Il teatro diffuso. Due giorni per creare una rete nazionale dei teatri della salute mentale

20 gennaio 2020

Sono molti i teatri che ospitano nelle proprie stagioni gli spettacoli nati dal lavoro di compagnie che operano nell’ambito della salute mentale. Con le sue politiche sanitarie e culturali, la Regione Emilia-Romagna, insieme a operatori della salute mentale e dell’arte, associazioni di familiari e utenti, volontariato, università, ha sostenuto questo percorso cominciato più di dodici anni fa e oggi lancia una nuova straordinaria sfida: supportare un movimento nazionale.

Nasce così una due giorni promossa dall’Assessorato alla cultura, politiche giovanili e politiche per la legalità e dall’Assessorato alle politiche per la salute Regione Emilia-Romagna, dal Servizio Sanitario Regionale, dall’Istituzione Gian Franco Minguzzi, dall’Associazione Arte e Salute, dal Centro Diego Fabbri di Forlì, dai Dipartimenti di Salute Mentale e Dipendenze Patologiche delle Ausl di Bologna, Imola, Modena, Parma, Piacenza, Reggio Emilia e della Romagna e da ASVO Ente Gestore VOLABO. Il teatro diffuso, così s’intitola l’evento dedicato alle esperienze di teatro nella salute mentale in Italia, è in programma 21 e 22 gennaio a Bologna.

L’obiettivo è proprio quello di definire una rete nazionale dei teatri della salute mentale, ma anche di confrontarsi su punti di forza e debolezza, sulle complessità, le sfide e le soddisfazioni che caratterizzano il ricchissimo panorama di realtà teatrali che collaborano con i Dipartimenti di Salute mentale italiani.

Il doppio appuntamento prevede nella prima giornata un workshop (a invito) all’Arena del Sole, aperto da un omaggio ai registi Claudio Misculin e Alessandro Fantechi. Cuore dell’evento è la tavola rotonda Fare rete per il teatro: le esperienze delle Regioni, coordinta da Ivonne Donegani del Coordinamento regionale Teatro e Salute Mentale e Paolo De Lorenzi del Centro Diego Fabbri di Forlì per la Rete dei Teatri della salute, con gli interventi dei rappresentanti di Trentino-Alto Adige, Toscana, Sicilia, Sardegna, Puglia, Friuli-Venezia Giulia ed Emilia-Romagna. Segue l’avvio dei lavori per la costruzione di una rete nazionale della salute mentale.

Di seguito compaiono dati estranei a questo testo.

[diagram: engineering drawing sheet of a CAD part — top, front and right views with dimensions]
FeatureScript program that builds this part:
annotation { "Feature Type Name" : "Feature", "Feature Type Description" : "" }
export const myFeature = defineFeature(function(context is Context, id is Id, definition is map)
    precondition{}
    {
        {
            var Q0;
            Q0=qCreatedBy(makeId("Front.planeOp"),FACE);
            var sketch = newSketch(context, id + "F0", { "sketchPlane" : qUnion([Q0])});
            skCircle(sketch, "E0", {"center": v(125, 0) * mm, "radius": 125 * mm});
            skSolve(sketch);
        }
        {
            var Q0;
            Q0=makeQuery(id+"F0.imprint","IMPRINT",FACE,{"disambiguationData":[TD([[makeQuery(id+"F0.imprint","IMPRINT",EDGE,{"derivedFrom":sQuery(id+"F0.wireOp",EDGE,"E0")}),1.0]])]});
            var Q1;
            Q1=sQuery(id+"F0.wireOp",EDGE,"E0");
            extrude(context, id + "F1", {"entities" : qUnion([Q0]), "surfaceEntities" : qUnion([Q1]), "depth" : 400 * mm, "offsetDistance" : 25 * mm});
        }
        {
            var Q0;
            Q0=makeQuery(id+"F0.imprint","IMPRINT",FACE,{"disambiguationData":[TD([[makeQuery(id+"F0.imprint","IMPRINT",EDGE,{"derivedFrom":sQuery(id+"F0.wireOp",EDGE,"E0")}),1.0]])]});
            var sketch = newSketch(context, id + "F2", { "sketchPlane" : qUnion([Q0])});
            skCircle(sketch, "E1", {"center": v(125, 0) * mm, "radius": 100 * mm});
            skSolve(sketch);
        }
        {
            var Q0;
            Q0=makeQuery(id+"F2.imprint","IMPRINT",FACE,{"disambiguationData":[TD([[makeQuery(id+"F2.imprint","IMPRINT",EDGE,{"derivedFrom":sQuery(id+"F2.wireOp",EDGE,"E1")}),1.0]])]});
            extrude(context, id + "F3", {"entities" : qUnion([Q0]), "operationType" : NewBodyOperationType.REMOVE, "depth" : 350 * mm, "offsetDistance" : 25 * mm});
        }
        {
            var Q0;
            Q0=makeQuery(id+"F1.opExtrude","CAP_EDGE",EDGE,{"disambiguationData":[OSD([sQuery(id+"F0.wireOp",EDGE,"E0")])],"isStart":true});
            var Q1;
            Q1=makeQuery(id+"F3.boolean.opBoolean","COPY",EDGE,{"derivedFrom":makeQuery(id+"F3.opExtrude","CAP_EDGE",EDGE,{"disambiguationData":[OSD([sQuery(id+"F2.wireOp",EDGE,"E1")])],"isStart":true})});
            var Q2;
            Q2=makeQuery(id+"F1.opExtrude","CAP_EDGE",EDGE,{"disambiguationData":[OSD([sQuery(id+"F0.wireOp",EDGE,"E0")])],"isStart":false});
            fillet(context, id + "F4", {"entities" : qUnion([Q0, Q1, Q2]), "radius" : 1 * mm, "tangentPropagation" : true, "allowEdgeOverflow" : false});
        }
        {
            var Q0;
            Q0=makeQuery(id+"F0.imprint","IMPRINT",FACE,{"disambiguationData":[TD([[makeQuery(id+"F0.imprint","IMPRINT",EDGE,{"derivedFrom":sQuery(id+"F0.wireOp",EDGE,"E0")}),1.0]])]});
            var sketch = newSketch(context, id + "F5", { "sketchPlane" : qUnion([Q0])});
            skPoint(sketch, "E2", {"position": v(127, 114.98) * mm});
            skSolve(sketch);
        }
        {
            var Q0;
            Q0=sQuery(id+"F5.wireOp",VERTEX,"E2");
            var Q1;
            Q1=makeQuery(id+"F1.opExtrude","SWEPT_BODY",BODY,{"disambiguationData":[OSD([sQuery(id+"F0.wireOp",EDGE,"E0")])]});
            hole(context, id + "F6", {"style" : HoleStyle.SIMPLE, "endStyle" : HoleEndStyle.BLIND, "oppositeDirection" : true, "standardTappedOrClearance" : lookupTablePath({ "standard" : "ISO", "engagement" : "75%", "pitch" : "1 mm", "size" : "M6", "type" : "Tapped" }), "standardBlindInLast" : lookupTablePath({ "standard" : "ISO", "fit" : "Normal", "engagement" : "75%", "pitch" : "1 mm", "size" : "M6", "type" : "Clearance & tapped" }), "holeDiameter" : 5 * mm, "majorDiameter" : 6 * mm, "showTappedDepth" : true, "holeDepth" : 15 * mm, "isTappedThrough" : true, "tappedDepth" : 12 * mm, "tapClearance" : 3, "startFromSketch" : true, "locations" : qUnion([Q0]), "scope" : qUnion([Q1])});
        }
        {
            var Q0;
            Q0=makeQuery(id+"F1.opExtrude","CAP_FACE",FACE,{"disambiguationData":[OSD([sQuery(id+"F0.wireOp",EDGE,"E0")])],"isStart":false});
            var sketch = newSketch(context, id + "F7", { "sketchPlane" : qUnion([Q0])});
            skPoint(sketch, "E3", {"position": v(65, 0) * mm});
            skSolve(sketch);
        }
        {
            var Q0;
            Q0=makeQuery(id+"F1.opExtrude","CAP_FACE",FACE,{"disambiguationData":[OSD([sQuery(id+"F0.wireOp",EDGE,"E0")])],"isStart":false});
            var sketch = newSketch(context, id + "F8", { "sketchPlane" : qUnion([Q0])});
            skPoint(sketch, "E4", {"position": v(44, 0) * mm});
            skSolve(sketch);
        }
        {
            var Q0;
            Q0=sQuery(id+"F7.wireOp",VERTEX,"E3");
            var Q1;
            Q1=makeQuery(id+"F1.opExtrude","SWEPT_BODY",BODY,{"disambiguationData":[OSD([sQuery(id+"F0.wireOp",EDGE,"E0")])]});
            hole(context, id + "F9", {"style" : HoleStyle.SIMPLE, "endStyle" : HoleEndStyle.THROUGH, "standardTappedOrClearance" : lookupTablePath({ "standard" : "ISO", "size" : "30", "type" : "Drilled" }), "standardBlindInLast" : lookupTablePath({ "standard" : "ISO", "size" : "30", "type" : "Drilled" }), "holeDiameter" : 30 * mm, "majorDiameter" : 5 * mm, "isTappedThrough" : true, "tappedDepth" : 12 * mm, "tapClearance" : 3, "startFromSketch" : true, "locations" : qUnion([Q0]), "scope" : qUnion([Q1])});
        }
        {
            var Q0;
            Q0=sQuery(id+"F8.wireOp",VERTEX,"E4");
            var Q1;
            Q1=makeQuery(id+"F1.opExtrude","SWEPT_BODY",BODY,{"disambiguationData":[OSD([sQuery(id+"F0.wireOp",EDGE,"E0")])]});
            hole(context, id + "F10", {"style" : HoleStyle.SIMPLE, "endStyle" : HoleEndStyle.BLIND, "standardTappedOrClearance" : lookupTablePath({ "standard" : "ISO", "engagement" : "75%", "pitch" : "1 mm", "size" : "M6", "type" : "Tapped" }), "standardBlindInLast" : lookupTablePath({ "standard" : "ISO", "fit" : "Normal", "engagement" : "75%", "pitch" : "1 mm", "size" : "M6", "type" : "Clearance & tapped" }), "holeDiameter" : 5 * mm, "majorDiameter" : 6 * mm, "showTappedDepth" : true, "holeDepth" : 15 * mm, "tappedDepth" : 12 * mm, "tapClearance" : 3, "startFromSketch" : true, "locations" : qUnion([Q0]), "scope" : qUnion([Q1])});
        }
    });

Il 22 gennaio i lavori si spostano nell’Aula Magna della Regione, con un lungo evento aperto a tutti in cui alla presentazione degli esiti del workshop Il teatro diffuso a cura di Angelo Fioritti del Dipartimento Salute mentale e dipendenze patologiche AUSL di Bologna, segue la tavola rotonda Per l’evoluzione e il futuro del teatro diffuso. Col coordinamento di Claudio Ravani prenderanno la parola il direttore di ERT Claudio Longhi, il saggista e critico Massimo Marino, Roberto Museo del CSVnet Associazione Nazionale dei Centri Servizi per il Volontariato, Fabrizio Starace della Società Italiana di Epidemiologia Psichiatrica, Dipartimento Salute mentale e dipendenze patologiche AUSL di Modena, Pasquale Vita per il Circuito regionale multidisciplinare Ater e la blogger Mara Venuto. Si conclude con un Intervento a cura del Ministero della Salute e del Ministero per i Beni e le Attività Culturali e per il Turismo.